To mitigate potential discrepancies and also to streamline the onboarding process for partners, Meixell’s team created a framework for understanding and developing their partnerships, each accompanied by different logistical efficiencies and challenges. By effectively understanding the anticipated timelines to develop different types of partnerships, the team can build a balanced portfolio based on mutual understanding. Institution-building partnerships, such as a data-sharing program with the Western Pennsylvania Regional Data Center, offer the promise of strong relationships and the ability to generate long-sustaining communities of practice among like-minded technologists or urban researchers. The process of consensus-building and the complexity of negotiating formal scopes (particularly around the sharing of data), however, is highly time-consuming, legally complex, and occasionally politically messy.
The image of a truffle pig might not be top of mind when envisioning effective cross-sector partnerships. But New Orleans’ former Director of Accountability and Performance, Oliver Wise, has a point.
Wise used the image to describe the challenging work of finding projects particularly ripe for partnership. Number one on the truffle pig data partnership checklist is the potential for “spillover.” The phrase gets at a crucial component of successful shared initiatives in the data innovation realm: capacity-building. For small, nimble teams, prioritizing the projects that will generate something larger than their own scope is paramount. That “larger” outcome – spillover – will vary by project, ranging from political will to relationship-building to growing technical capacity. What’s shared is an investment in the projects most likely to yield sustainable and scalable initiatives – where the relationships meet the road.

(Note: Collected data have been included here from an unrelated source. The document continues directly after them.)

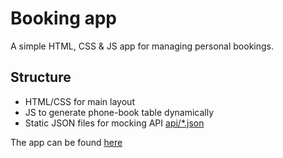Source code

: # Booking app

A simple HTML, CSS & JS app for managing personal bookings.

## Structure

- HTML/CSS for main layout
- JS to generate phone-book table dynamically
- Static JSON files for mocking API [api/*.json](api/list.json)

The app can be found [here](https://razvanjega.github.io/iBook-App-Web-FastTrackIT/)
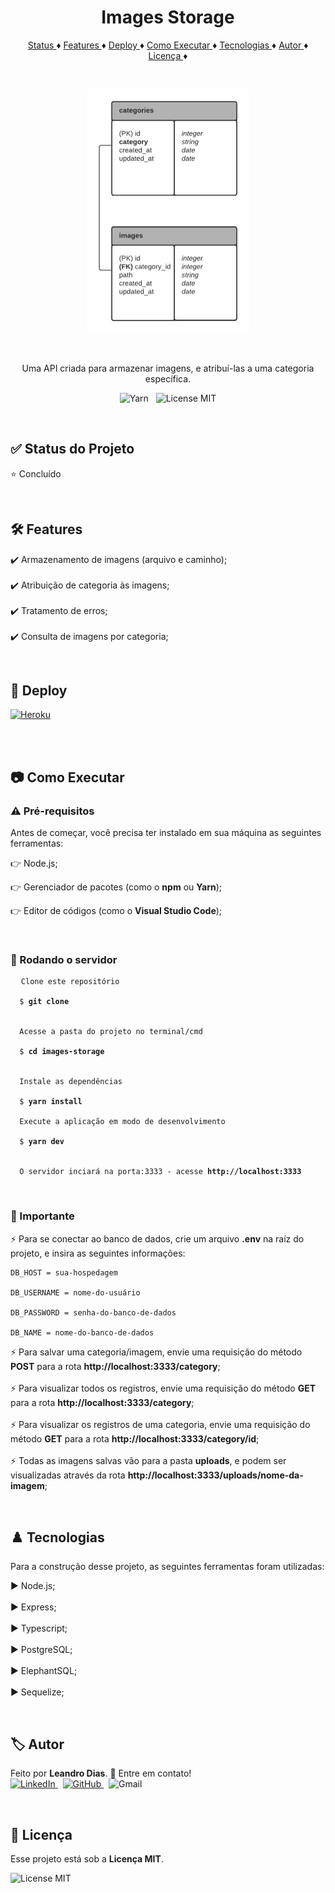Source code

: <h1 align="center"> Images Storage </h1>

<p align="center">
  <a href="#status"> Status </a> ♦️ 
  <a href="#features"> Features </a> ♦️ 
  <a href="#deploy"> Deploy </a> ♦️ 
  <a href="#execute"> Como Executar </a> ♦️ 
  <a href="#tecnologys"> Tecnologias </a> ♦️ 
  <a href="#author"> Autor </a> ♦️ 
  <a href="#license"> Licença </a> ♦️ 
</p>

<br/>

<p align="center">
  <img src="https://github.com/leandro-hd/images-storage/blob/master/resources/images-storage.png" alt="Diagrama" height="390px"/>
</p>

<br/>

<p align="center"> Uma API criada para armazenar imagens, e atribuí-las a uma categoria específica. </p>

<p align="center">
  <img src="https://img.shields.io/badge/Yarn-2C8EBB?style=for-the-badge&logo=yarn&logoColor=white" alt="Yarn"/> &nbsp;
  <img src="https://img.shields.io/github/license/leandro-hd/images-storage?style=for-the-badge" alt="License MIT"/>
</p>

<br/>

<h2 id="status"> ✅ Status do Projeto </h2>

<p> ⭐ Concluído </p>

<br/>

<h2 id="features"> 🛠 Features </h2>

<p>
  ✔️ Armazenamento de imagens (arquivo e caminho); <br/><br/>
  ✔️ Atribuição de categoria às imagens; <br/><br/>
  ✔️ Tratamento de erros; <br/><br/>
  ✔️ Consulta de imagens por categoria;
</p>

<br/>

<h2 id="deploy"> 🚀 Deploy </h2>

<a href="https://images-storage.herokuapp.com/category">
  <img src="https://img.shields.io/badge/Heroku-430098?style=for-the-badge&logo=heroku&logoColor=white" alt="Heroku"/>
</a>

<br/><br/>

<h2 id="execute"> 📷 Como Executar </h2>

<h3> ⚠️ Pré-requisitos </h3>

<p> Antes de começar, você precisa ter instalado em sua máquina as seguintes ferramentas: <br/>

👉 Node.js; <br/>

👉 Gerenciador de pacotes (como o <strong>npm</strong> ou <strong>Yarn</strong>); <br/>

👉 Editor de códigos (como o <strong>Visual Studio Code</strong>); </p>

<br/>

<h3> 🏁 Rodando o servidor </h3>

<pre>
  <code>Clone este repositório <br/>
  $ <strong>git clone <https://github.com/leandro-hd/images-storage.git></strong> <br/>

  Acesse a pasta do projeto no terminal/cmd <br/>
  $ <strong>cd images-storage</strong> <br/>

  Instale as dependências <br/>
  $ <strong>yarn install</strong>

  Execute a aplicação em modo de desenvolvimento <br/>
  $ <strong>yarn dev</strong> <br/>

  O servidor inciará na porta:3333 - acesse <strong>http://localhost:3333</strong></code>
</pre>

<br/>

<h3> 🚨 Importante </h3>

<p>
  ⚡ Para se conectar ao banco de dados, crie um arquivo <strong>.env</strong> na raíz do projeto, e insira as seguintes informações: </br>
  
    DB_HOST = sua-hospedagem

    DB_USERNAME = nome-do-usuário

    DB_PASSWORD = senha-do-banco-de-dados

    DB_NAME = nome-do-banco-de-dados
    
  ⚡ Para salvar uma categoria/imagem, envie uma requisição do método <strong>POST</strong> para a rota <strong>http://localhost:3333/category</strong>; </br></br>
  ⚡ Para visualizar todos os registros, envie uma requisição do método <strong>GET</strong> para a rota <strong>http://localhost:3333/category</strong>; </br></br>
  ⚡ Para visualizar os registros de uma categoria, envie uma requisição do método <strong>GET</strong> para a rota <strong>http://localhost:3333/category/id</strong>; </br></br>
  ⚡ Todas as imagens salvas vão para a pasta <strong>uploads</strong>, e podem ser visualizadas através da rota <strong>http://localhost:3333/uploads/nome-da-imagem</strong>;
<p>

<br/>

<h2 id="tecnologys"> ♟️ Tecnologias </h2>

<p> Para a construção desse projeto, as seguintes ferramentas foram utilizadas: <br/>

▶️ Node.js; <br/><br/>
▶️ Express; <br/><br/>
▶️ Typescript; <br/><br/>
▶️ PostgreSQL; <br/><br/>
▶️ ElephantSQL; <br/><br/>
▶️ Sequelize;

</p>

<br/>

<h2 id="author"> 🏷️ Autor </h2>

<p> Feito por <strong>Leandro Dias</strong>. 🤙 Entre em contato! <br/>
  <a href="https://www.linkedin.com/in/leandro-hd/">
    <img src="https://img.shields.io/badge/LinkedIn-0077B5?style=for-the-badge&logo=linkedin&logoColor=white" alt="LinkedIn"/>
  </a>
  &nbsp;
  <a href="https://www.github.com/leandro-hd/">
    <img src="https://img.shields.io/badge/GitHub-100000?style=for-the-badge&logo=github&logoColor=white" alt="GitHub"/>
  </a>
  &nbsp;
  <img src="https://img.shields.io/badge/-Gmail-c14438?style=for-the-badge&logo=Gmail&logoColor=white&link=mailto:leandrohg2003@gmail.com" alt="Gmail"/>
</p>

<br/>

<h2 id="license"> 📝 Licença </h2>

<p> Esse projeto está sob a <strong>Licença MIT</strong>. </p>

<img src="https://img.shields.io/github/license/leandro-hd/images-storage?style=for-the-badge" alt="License MIT" />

As these case studies illustrate, building partnerships across sectors is a smart investment for small teams tasked with delivering projects of towering scale and considerable complexity. Beyond realizing efficiencies in strategic alignment of each stakeholder’s assets and capacities, cross-sector partnerships have value beyond project execution. Strong relationships across sectors and diverse stakeholders support an ecosystem of collaboration and innovation – a key ingredient for the smart city.